**DESCRIPTION OF THE TASK**. Where a line holds the word "with", copy that line from the data below.

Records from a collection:
━━━━
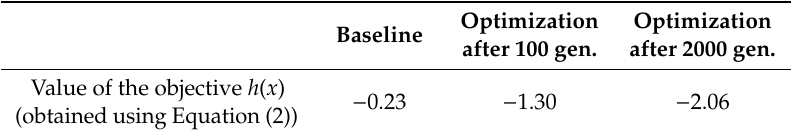
Table 1. Baseline obtained with one-at-a-time parameter modification compared to the results obtained with the proposed optimizational procedure.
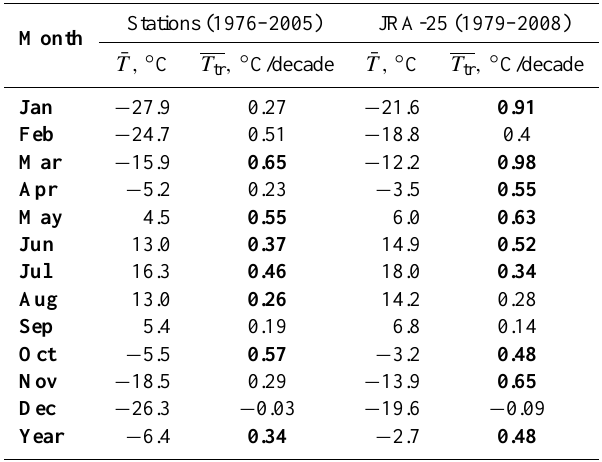
Table 1. Annual averaged temperature values and trends, calculated for the period of 1979-2008 over ATR for observational and reanalysis data. Statistically significant values are in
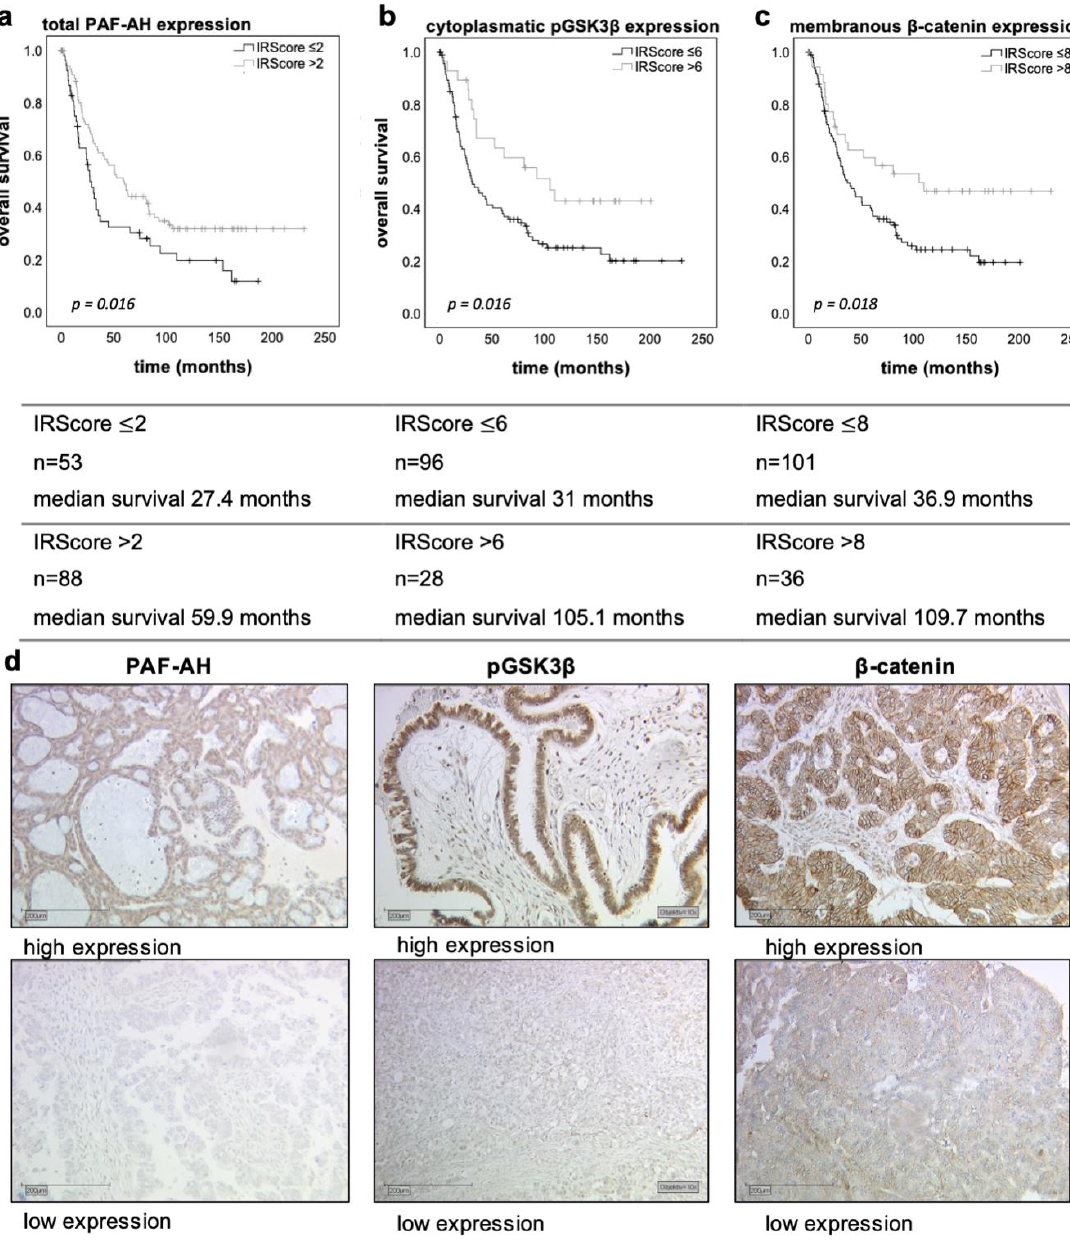
Figure 1. Univariate analyses and representative microphotographs of the immunostainings. The Kaplan–Meier estimates (log-rank testing) show that high tumoral PAF-AH (IRScore > 2; ( a )) expression as well as high levels of cytoplasmatic pGSK3 β (IRScore > 6; ( b )) and membranous β -catenin (IRScore > 8; ( c )) are associated with prolonged OS. Censoring events have been marked in the graphs (+). Representative microphotographs of the immunostainings (10× magnification, scale bar = 200 µm; ( d )) show the difference between high expression (top) and low expression (bottom).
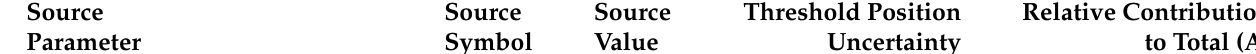
Table 1. Overview of all investigated sources of uncertainty converted to distance between detected and true threshold position and their relative contributions to the total variance σ 2 ∆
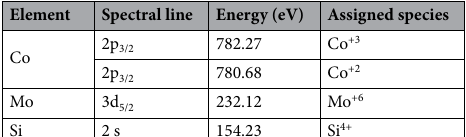
Table 2. XPS binding energies and assigned species for Co 2p, Mo 3d and Si 2 s.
━━━━
**SOLUTION TO THIS EXERCISE**.
Table 1. Baseline obtained with one-at-a-time parameter modification compared to the results obtained with the proposed optimizational procedure.
Figure 1. Univariate analyses and representative microphotographs of the immunostainings. The Kaplan–Meier estimates (log-rank testing) show that high tumoral PAF-AH (IRScore > 2; ( a )) expression as well as high levels of cytoplasmatic pGSK3 β (IRScore > 6; ( b )) and membranous β -catenin (IRScore > 8; ( c )) are associated with prolonged OS. Censoring events have been marked in the graphs (+). Representative microphotographs of the immunostainings (10× magnification, scale bar = 200 µm; ( d )) show the difference between high expression (top) and low expression (bottom).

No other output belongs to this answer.